1.4.1 Calculating new variables

New variables can be calculated using the 'assign' operator. For example, creating a total score by summing 4 scores:

> totscore <- score1+score2+score3+score4

* , / , ^ can be used to multiply, divide, and raise to a power (var^2 will square a variable). As another example, weight in kilograms can be calculated from weight in pounds:

> weight.kg <- 0.4536*weight.lb

1.4.2 Creating categorical variables

The 'ifelse( )' function can be used to create a two-category variable. The following example creates an age group variable that takes on the value 1 for those under 30, and the value 0 for those 30 or over, from an existing 'age' variable:

> ageLT30 <- ifelse(age < 30,1,0)

The arguments for the ifelse( ) command are 1) a conditional expression (here, is age less than 30), then 2) the value taken on if the expression is true, then 3) the value taken on if the expression is false. The expression 'age<=30' would indicate those less than or equal to 30. Logical expressions can be combined as AND or OR with the & and | symbols, respectively. For example, the expression '30 < age & age <=39' would indicate those aged 30 to 39 (age greater than 30 and less than or equal to 39), and 'age<20 | age>70' would indicate those either under 20 or over 70.

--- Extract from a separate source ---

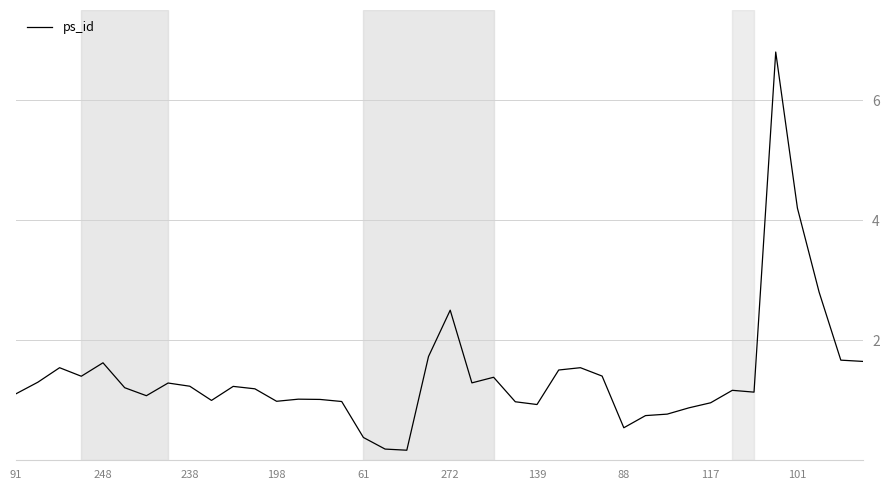

What is the maximum value shown in the chart?

6.8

In logical expressions, two equal signs are needed for 'is equal to'

(e.g., > obese <- ifelse(BMIgroup==4,1,0), and the 'not equal to' sign in R is '!='.

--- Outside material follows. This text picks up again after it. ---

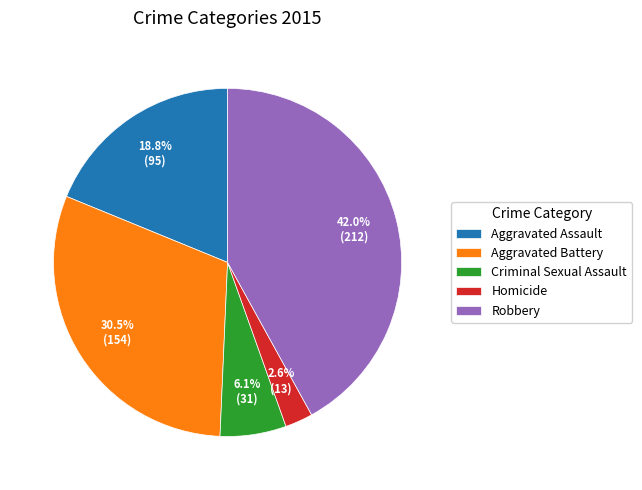

The Criminal Sexual Assault slice represents 6% of the pie. True or false?

True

A series of commands are needed to create a categorical variable that takes on more than two categories. For example, to create an agecat variable that takes on the values 1, 2, 3, or 4 for those under 20, between 20 and 39, between 40 and 59, and over 60, respectively:

> agecat <- 99

> agecat[age<20] <- 1

> agecat[20<=age & age<=39] <- 2

> agecat[40<age & age<=59] <- 3

> agecat[60 <= age] <- 4

The first line creates an 'agecat' variable and assigns each subject a value of 99. The square brackets [ ] (further described in Section 7 below) are used to indicate that an operation is restricted to cases that meet the condition in the brackets. So the 'agecat[age<20] <- 1' statement will assign the value of 1 to the variable agecat, only for those subjects with age less than 20 (over-riding the 99's assigned in the first line of code). The set of four commands assign the values 1 through 4 to the appropriate age groups.